Add a Cookie: line to the request. The argument is typically in the form of a name=value pair. This field is repeatable.

-d

Do not display the "percentage served within XX [ms] table". (legacy support).

-e csv-file

Write a Comma separated value (CSV) file which contains for each percentage (from 1% to 100%) the time (in milliseconds) it took to serve that percentage of the requests. This is usually more useful than the ’gnuplot’ file; as the results are already ’binned’.

-f protocol

Specify SSL/TLS protocol (SSL2, SSL3, TLS1, or ALL).

-g gnuplot-file

Write all measured values out as a ’gnuplot’ or TSV (Tab separate values) file. This file can easily be imported into packages like Gnuplot, IDL, Mathematica, Igor or even Excel. The labels are on the first line of the file.

-h

Display usage information.

-H custom-header

Append extra headers to the request. The argument is typically in the form of a valid header line, containing a colon-separated field-value pair (i.e., "Accept-Encoding: zip/zop;8bit").

-i

Do HEAD requests instead of GET.

-k

Enable the HTTP KeepAlive feature, i.e., perform multiple requests within one HTTP session. Default is no KeepAlive.

-n requests

Number of requests to perform for the benchmarking session. The default is to just perform a single request which usually leads to non-representative benchmarking results.

-p POST-file

File containing data to POST. Remember to also set -T.

-P proxy-auth-username:password

Supply BASIC Authentication credentials to a proxy en-route. The username and password are separated by a single : and sent on the wire base64 encoded. The string is sent regardless of whether the proxy needs it (i.e., has sent an 407 proxy authentication needed).

-q

When processing more than 150 requests, ab outputs a progress count on stderr every 10% or 100 requests or so. The -q flag will suppress these messages.

-r

Don’t exit on socket receive errors.

-s

When compiled in (ab -h will show you) use the SSL protected https rather than the http protocol.
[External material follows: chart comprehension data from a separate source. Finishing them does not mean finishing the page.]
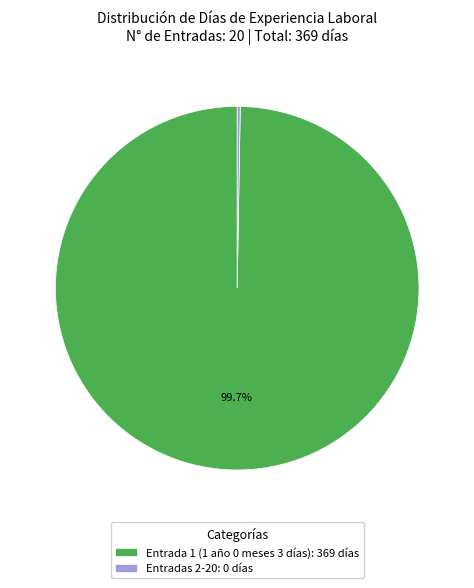

Is there a majority slice in this chart?

Yes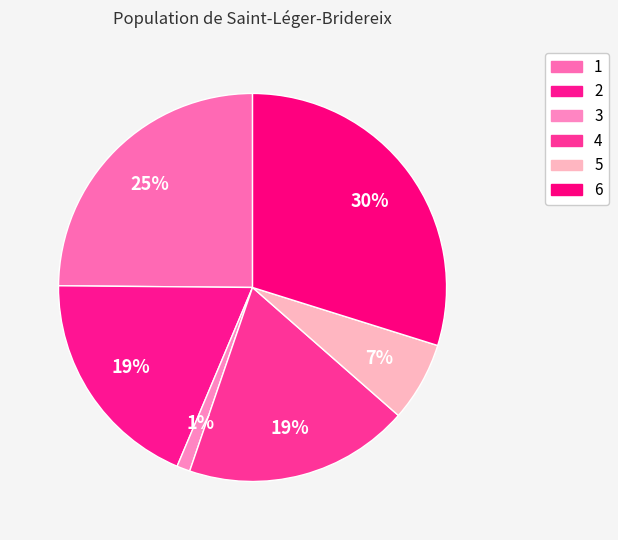

What is the largest slice in the pie chart?

6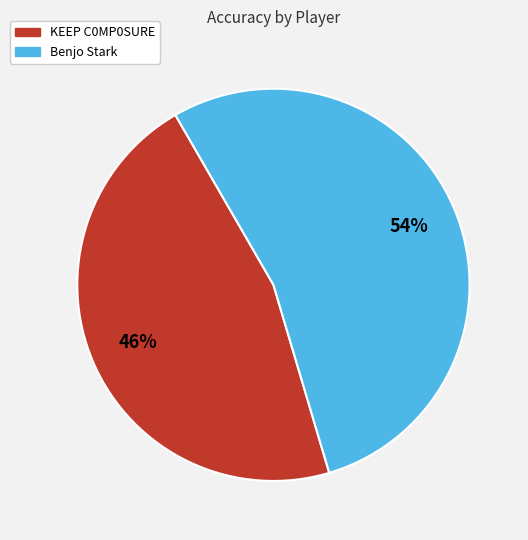

What percentage is the KEEP C0MP0SURE slice, to the nearest percent?

46%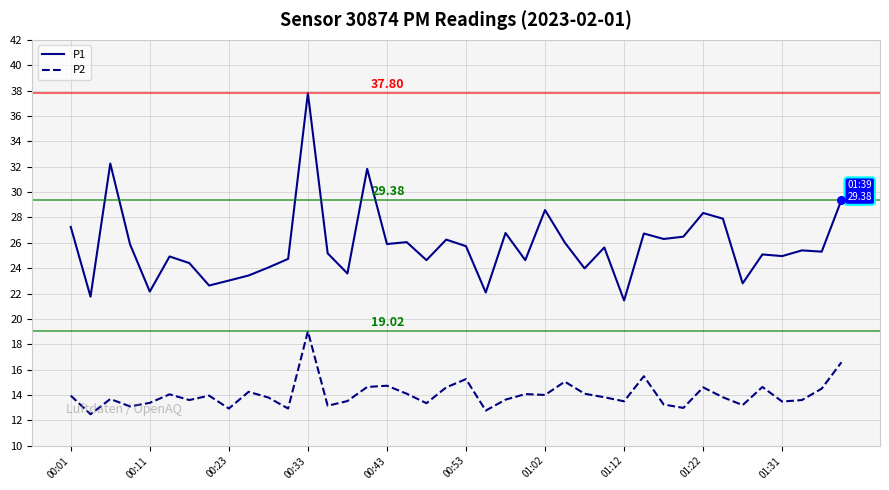

Which series has the largest total across all categories?

P1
This feature is experimental and very rudimentary. You probably do not want to use it.

-S

Do not display the median and standard deviation values, nor display the warning/error messages when the average and median are more than one or two times the standard deviation apart. And default to the min/avg/max values. (legacy support).

-t timelimit

Maximum number of seconds to spend for benchmarking. This implies a -n 50000 internally. Use this to benchmark the server within a fixed total amount of time. Per default there is no timelimit.

-T content-type

Content-type header to use for POST/PUT data, eg. application/x-www-form-urlencoded. Default: text/plain.

-u PUT-file

File containing data to PUT. Remember to also set -T.

-v verbosity

Set verbosity level - 4 and above prints information on headers, 3 and above prints response codes (404, 200, etc.), 2 and above prints warnings and info.

-V

Display version number and exit.

-w

Print out results in HTML tables. Default table is two columns wide, with a white background.

-x <table>-attributes

String to use as attributes for <table>. Attributes are inserted <table here >.

-X proxy[:port]

Use a proxy server for the requests.

-y <tr>-attributes

String to use as attributes for <tr>.

-z <td>-attributes

String to use as attributes for <td>.

-Z ciphersuite

Specify SSL/TLS cipher suite (See openssl ciphers).

summary

ab is a tool for benchmarking your Apache Hypertext Transfer Protocol (HTTP) server. It is designed to give you an impression of how your current Apache installation performs. This especially shows you how many requests per second your Apache installation is capable of serving.


bugs

There are various statically declared buffers of fixed length. Combined with the lazy parsing of the command line arguments, the response headers from the server and other external inputs, this might bite you.

It does not implement HTTP/1.x fully; only accepts some ’expected’ forms of responses. The rather heavy use of strstr(3) shows up top in profile, which might indicate a performance problem; i.e., you would measure the ab performance rather than the server’s.